**Your goal**
Print, word for word, the lines in the records from the one containing "what, other than" through the one containing "(Then again, after", with both of those lines included.

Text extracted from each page
# # # #

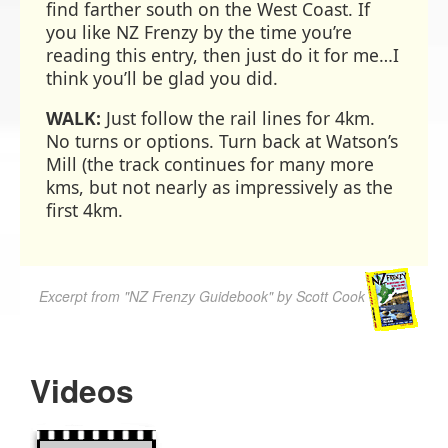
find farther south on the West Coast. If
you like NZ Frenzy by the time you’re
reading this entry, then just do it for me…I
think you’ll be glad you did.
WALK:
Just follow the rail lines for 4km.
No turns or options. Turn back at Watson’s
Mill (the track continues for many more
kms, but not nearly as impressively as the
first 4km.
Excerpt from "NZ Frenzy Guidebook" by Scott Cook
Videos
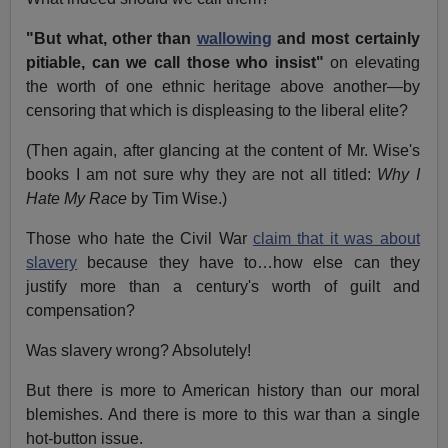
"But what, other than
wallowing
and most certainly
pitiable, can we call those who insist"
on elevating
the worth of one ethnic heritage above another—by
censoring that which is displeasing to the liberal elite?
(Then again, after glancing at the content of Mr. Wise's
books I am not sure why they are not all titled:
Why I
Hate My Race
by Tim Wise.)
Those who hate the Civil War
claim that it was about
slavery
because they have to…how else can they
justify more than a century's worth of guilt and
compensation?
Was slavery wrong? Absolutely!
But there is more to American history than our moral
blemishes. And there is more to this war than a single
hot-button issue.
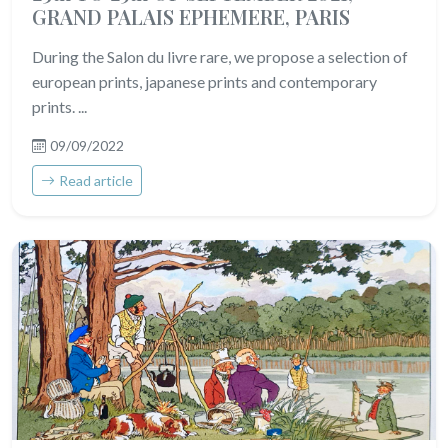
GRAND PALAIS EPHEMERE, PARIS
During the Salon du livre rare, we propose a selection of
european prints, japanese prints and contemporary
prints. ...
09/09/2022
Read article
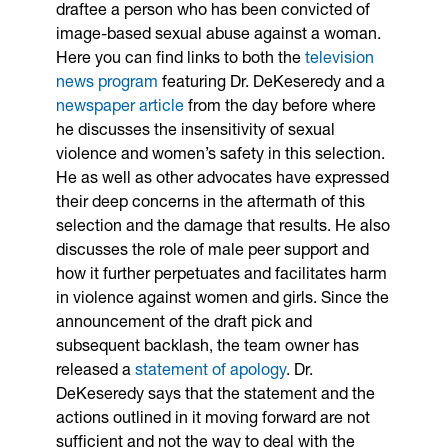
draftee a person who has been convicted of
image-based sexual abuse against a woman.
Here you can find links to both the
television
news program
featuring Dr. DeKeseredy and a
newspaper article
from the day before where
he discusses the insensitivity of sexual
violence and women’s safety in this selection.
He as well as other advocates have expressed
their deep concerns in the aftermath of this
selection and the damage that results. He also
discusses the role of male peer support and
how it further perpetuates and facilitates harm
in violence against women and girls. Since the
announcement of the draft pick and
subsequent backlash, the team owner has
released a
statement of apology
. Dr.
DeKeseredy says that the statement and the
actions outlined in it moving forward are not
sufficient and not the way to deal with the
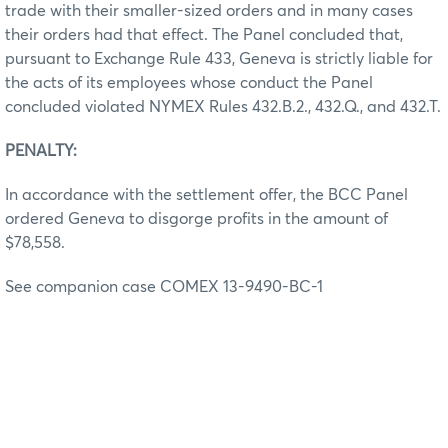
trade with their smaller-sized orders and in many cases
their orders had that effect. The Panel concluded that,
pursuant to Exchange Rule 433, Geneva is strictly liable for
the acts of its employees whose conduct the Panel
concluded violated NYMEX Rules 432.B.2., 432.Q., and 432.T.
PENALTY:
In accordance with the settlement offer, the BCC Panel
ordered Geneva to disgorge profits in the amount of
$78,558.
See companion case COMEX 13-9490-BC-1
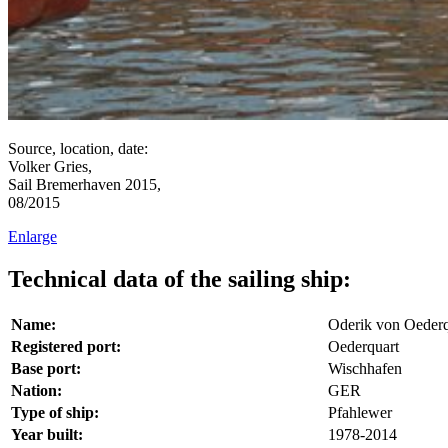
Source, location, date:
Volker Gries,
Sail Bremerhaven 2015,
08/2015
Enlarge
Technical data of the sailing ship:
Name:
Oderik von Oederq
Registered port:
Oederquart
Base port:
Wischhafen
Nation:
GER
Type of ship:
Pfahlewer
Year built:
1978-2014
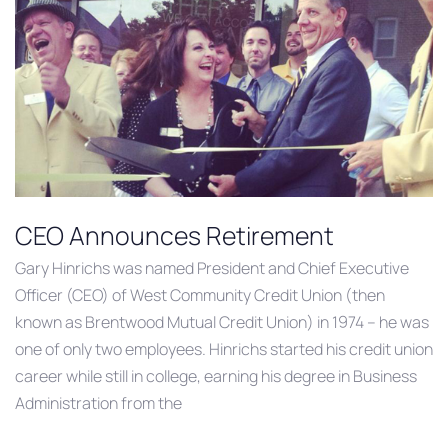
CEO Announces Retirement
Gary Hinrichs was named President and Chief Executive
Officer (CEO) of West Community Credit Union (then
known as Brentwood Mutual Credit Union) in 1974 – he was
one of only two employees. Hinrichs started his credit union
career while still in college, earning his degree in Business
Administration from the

# # # #

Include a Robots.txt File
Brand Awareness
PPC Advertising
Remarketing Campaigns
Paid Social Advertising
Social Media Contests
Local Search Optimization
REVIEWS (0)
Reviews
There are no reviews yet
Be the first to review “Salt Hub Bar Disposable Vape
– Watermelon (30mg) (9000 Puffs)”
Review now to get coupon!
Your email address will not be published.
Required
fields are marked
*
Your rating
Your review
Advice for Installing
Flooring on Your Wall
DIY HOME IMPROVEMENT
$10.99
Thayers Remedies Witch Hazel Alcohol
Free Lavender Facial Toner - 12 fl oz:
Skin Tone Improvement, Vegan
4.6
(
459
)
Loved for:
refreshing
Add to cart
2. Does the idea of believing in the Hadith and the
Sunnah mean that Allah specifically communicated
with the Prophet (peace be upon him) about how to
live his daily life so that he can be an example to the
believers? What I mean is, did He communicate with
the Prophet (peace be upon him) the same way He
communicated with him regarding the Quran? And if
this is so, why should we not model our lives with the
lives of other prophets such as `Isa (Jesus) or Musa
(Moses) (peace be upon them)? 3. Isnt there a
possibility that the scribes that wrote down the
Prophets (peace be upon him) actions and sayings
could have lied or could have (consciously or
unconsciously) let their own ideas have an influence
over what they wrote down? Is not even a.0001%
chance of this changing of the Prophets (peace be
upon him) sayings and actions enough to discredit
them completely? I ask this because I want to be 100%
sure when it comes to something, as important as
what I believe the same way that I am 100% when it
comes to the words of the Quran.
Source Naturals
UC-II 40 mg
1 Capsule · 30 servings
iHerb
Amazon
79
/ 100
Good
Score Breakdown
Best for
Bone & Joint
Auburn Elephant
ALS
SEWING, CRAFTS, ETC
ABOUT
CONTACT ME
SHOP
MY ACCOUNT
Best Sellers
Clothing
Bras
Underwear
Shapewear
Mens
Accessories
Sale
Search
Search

# # # #

**Answer to this task**
"But what, other than
wallowing
and most certainly
pitiable, can we call those who insist"
on elevating
the worth of one ethnic heritage above another—by
censoring that which is displeasing to the liberal elite?
(Then again, after glancing at the content of Mr. Wise's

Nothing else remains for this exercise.